Durante algum tempo trabalhei perto de um senhor de idade que tinha uma pequena loja de velharias. Não era um antiquário: não, era mesmo aquilo a que se chama ferro-velho. A loja era pequena e escura, cheirava a mofo, e lá dentro mal se podia andar: cadeiras ao monte, candeeiros no chão, gavetas em cima umas das outras cheias de tralha. Uma confusão. Mas o que eu gostava de por ali andar...
Comprei lá algumas coisas mas era sempre uma odisseia: o senhor nunca sabia o preço; procurava papéis em gavetas, em molhos de papéis sujos, tentando saber quando tinha dado pelas peças e, depois de muito revolver, invariavelmente, fazia um preço a olho.
Uma das coisas que lá comprei foi o espelho abaixo, que acho muito bonito, lacado, em verde-água. Em que casa terá ele estado antes? Alguém o escolheu, alguém o colocou numa parede, centrando-o, harmonioso no contexto em que se inseria, um quarto talvez ou uma sala, talvez sobre uma lareira - e alguém, antes de mim, se viu nele.
Numa outra vez descobri umas gavetas ainda com objectos pessoais. O senhor explicou-me que acontece muito, os herdeiros não têm onde colocar as coisas, não têm tempo nem paciência para estar a escolher esses restos de uma vida, nada daquilo lhes diz o que quer que seja. E, então, desfazem-se das coisas de qualquer maneira.
Nesse dia trouxe uma caixinha muito bonita, metálica, com um recorte na tampa e um baralho de cartas lá dentro.
Mas trouxe uma outra preciosidade, um leque de madeira.
O meu leque com uma fitinha de cetim encarnado |
Nas pequenas tabuinhas estão desenhos, dedicatórias, poemas, em português, francês, alemão e italiano.
Vejo que a dona era uma senhora que usou este leque entre 1891 e 1892 e que andou entre Matosinhos e Lisboa.
Vejo nomes em diferentes caligrafias, algumas parecem assinaturas, outras simples identificações: Francisco de Paula Ferreira e Mendes(?), Th. Gautier, A. de Musset, Adelaide Cecília - não consigo perceber algumas palavras.
Pela repetição do nome e pela forma como aparece caligrafado junto aos pequenos desenhos, sou levada a deduzir que este meu estimado leque terá pertencido a E. de Labourdonnay Roque.
Gostava de saber como era esta mulher. Terá escondido parte do rosto, em jogos de sedução? Quando passeava entre Mattosinhos e Lisbonne (tal como vejo nas dedicatórias), pediria aos seus amigos e admiradores para lhe escreverem um poema?
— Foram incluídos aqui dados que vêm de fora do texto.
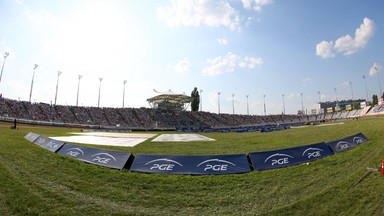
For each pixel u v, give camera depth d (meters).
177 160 10.29
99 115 69.88
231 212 6.84
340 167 10.43
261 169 10.35
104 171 10.16
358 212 6.61
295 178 9.36
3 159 11.54
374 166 10.14
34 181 8.72
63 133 30.39
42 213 6.38
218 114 94.38
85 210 6.67
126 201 7.44
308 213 6.64
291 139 21.58
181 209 7.01
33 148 14.40
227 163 10.22
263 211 6.85
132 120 72.19
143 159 10.49
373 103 95.88
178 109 85.56
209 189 8.50
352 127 26.22
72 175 9.66
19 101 60.19
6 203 6.80
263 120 98.62
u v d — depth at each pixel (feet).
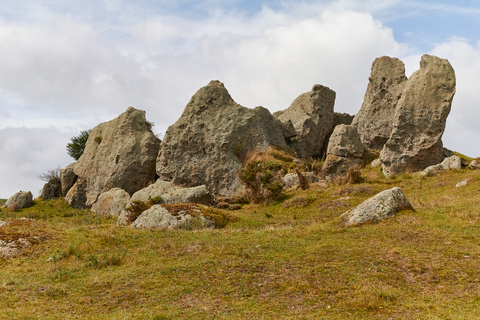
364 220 47.93
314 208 76.79
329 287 32.22
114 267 41.24
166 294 33.22
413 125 98.02
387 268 34.91
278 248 41.68
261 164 96.12
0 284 37.32
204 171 113.70
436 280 32.58
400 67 126.93
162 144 120.78
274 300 30.94
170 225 59.67
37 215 116.88
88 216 107.24
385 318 26.86
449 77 97.81
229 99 125.29
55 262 43.21
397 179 89.86
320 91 145.59
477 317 25.66
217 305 30.63
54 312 30.76
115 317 28.68
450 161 89.92
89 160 138.31
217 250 42.45
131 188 126.62
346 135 106.63
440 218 47.32
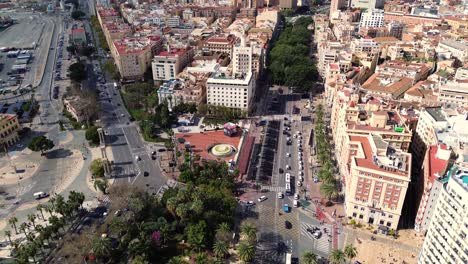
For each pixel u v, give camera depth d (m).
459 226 167.00
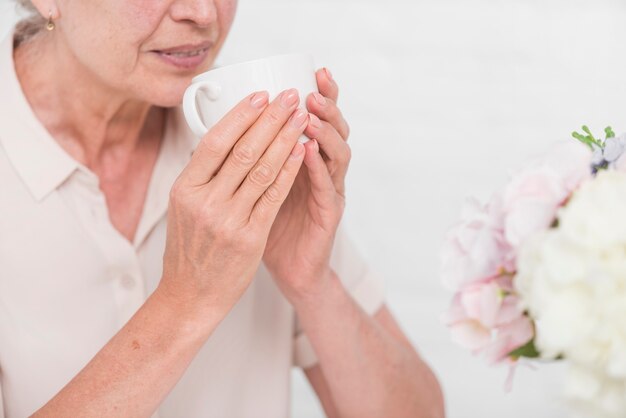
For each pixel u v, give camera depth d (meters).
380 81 1.71
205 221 0.86
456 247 0.71
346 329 1.05
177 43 0.94
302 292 1.03
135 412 0.89
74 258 1.02
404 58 1.71
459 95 1.71
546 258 0.65
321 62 1.71
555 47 1.67
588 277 0.64
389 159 1.73
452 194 1.72
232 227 0.86
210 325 0.90
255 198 0.86
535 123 1.69
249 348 1.13
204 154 0.85
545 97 1.68
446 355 1.73
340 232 1.19
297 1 1.70
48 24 0.98
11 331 1.00
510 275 0.69
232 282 0.89
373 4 1.70
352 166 1.73
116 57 0.95
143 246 1.07
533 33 1.67
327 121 0.91
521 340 0.69
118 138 1.07
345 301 1.05
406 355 1.12
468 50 1.70
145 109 1.06
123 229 1.08
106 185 1.07
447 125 1.71
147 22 0.93
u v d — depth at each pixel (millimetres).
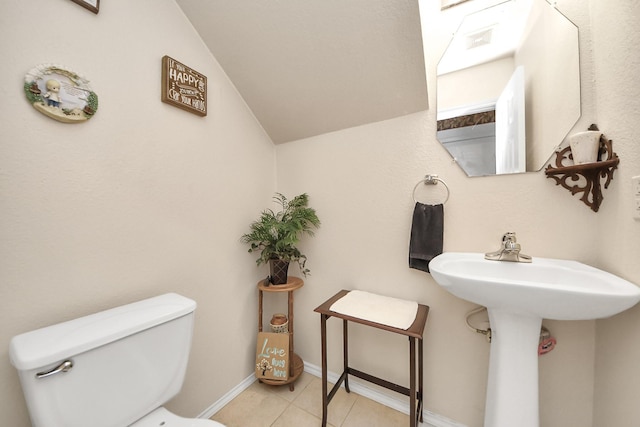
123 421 745
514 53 1033
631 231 720
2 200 683
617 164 783
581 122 921
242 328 1439
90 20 837
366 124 1352
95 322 769
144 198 996
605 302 629
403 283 1273
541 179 982
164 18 1061
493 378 907
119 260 923
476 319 1106
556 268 895
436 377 1206
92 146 849
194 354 1188
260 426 1195
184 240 1142
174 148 1099
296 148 1615
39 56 732
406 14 937
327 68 1191
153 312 844
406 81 1127
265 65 1258
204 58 1229
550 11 972
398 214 1278
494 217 1065
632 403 715
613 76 792
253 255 1506
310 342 1602
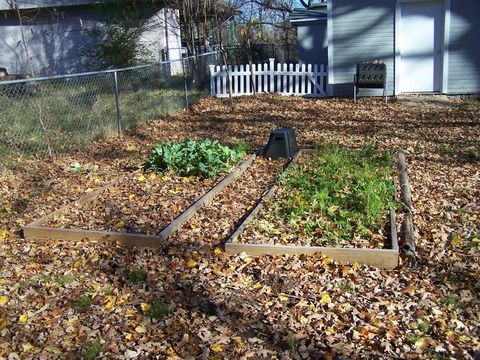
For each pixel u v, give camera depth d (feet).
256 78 53.83
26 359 11.65
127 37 62.85
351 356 11.60
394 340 12.14
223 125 39.75
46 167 27.73
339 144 32.12
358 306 13.61
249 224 18.85
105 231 18.47
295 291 14.51
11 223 20.44
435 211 20.40
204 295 14.38
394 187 21.93
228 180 24.63
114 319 13.28
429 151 30.07
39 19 70.23
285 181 23.75
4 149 29.30
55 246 18.10
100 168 27.99
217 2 68.03
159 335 12.54
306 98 50.80
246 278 15.42
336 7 48.88
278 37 105.40
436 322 12.81
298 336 12.34
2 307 13.98
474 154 28.94
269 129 37.68
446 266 15.85
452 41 47.19
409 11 47.60
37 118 32.35
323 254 16.34
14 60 72.64
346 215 18.81
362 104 46.26
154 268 16.15
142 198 22.58
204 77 54.95
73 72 70.95
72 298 14.40
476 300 13.93
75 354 11.85
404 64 48.96
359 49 49.37
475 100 46.03
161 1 64.59
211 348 11.93
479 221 19.26
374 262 15.98
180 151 26.23
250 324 12.94
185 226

Nas tardes de verão, sentada no fresco do salão, pintava flores mimosas, delicadas libelinhas e provavelmente abanava-se prazenteira e sorria, lendo os versos que os amigos ali tinham escrito, com gentil caligrafia, com elegantes canetas de aparo.
Mas é isto: tal como o homem mais importante do mundo, que ao ressuscitar 7 dias depois de ter morrido, não consegue arranjar emprego nem como porteiro (Brecht dixit), também os bens mais queridos, mais valiosos, que justificaram toda uma existência, perdem toda a importância no dia que se segue ao desaparecimento do seu dono.
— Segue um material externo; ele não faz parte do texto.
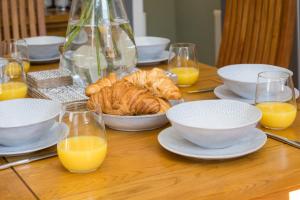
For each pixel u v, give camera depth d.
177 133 1.30
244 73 1.77
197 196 1.02
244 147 1.21
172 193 1.04
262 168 1.14
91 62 1.74
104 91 1.39
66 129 1.16
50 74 1.84
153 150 1.26
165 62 2.21
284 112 1.35
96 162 1.14
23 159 1.23
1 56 1.99
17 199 1.04
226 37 2.35
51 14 3.66
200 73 2.03
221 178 1.10
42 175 1.15
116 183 1.09
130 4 3.71
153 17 4.71
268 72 1.42
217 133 1.15
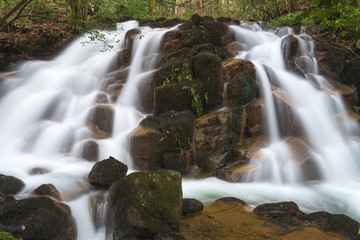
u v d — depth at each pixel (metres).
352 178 6.45
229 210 4.71
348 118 7.74
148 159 6.20
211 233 4.04
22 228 3.33
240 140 6.82
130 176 3.99
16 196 4.14
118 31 11.16
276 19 11.33
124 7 14.73
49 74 9.09
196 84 6.93
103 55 9.66
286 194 5.53
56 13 11.96
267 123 7.03
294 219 4.32
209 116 6.77
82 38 10.46
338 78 9.18
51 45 10.75
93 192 4.69
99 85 8.73
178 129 6.34
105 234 3.99
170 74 7.12
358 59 8.98
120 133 7.04
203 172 6.45
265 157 6.16
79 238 3.96
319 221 4.20
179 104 6.94
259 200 5.22
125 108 7.67
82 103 7.74
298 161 6.16
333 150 6.77
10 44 10.12
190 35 8.48
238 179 5.91
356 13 5.43
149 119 6.67
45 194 4.23
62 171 5.45
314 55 9.36
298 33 10.50
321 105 7.65
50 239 3.47
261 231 4.10
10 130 7.22
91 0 12.44
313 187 5.92
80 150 6.32
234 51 9.10
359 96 8.93
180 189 4.18
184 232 4.05
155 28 10.69
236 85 6.99
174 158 6.28
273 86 7.77
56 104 7.72
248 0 13.66
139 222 3.64
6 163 5.77
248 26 10.59
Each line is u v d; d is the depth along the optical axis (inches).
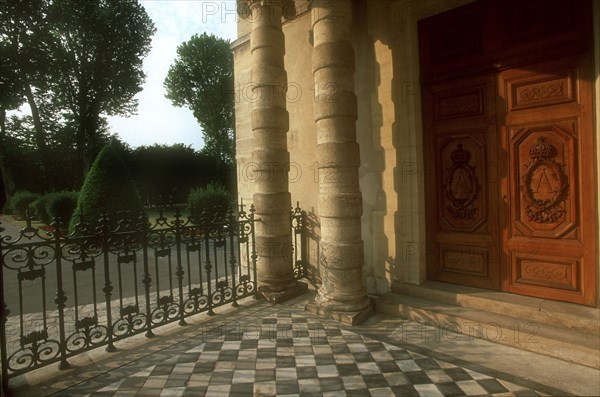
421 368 118.3
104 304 204.2
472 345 133.6
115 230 137.7
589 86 132.8
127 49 1049.5
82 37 984.3
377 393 104.9
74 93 1031.0
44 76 976.9
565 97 138.0
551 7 140.0
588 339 120.0
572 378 109.0
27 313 191.3
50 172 1091.9
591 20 131.5
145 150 1001.5
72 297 222.1
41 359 125.0
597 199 132.3
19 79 942.4
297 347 136.3
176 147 1058.1
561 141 139.6
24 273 115.0
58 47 970.7
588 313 129.3
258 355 130.3
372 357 126.9
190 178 1059.9
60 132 1085.8
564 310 133.0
E é assim que estes objectos tão pessoais - o leque que uma mulher encostou aos seios, ao rosto, o espelho em que se mirou, revolteando vaidosa - acabaram no chão sujo de uma loja escura. Felizmente consegui resgatá-los e hoje mantenho-os com carinho, como uma forma de manter viva a memória de alguém que viveu um século antes de mim, alguém de quem nada sei.
Nesses tempos longínquos E. de Labourdonnay (Elisa?, Elizabeth?) leu várias vezes o que, um dia, alguém lhe escreveu: "Aimer c'est comprendre le bonheur/ Etre aimé, c'est le posséder".
Assim a imagino: bela, feliz, coquette, culta, inteligente, amada, eticamente decente.
E, por ela, mantenho bem resguardado o seu leque que, de vez em quando, seguro entre as minhas mãos.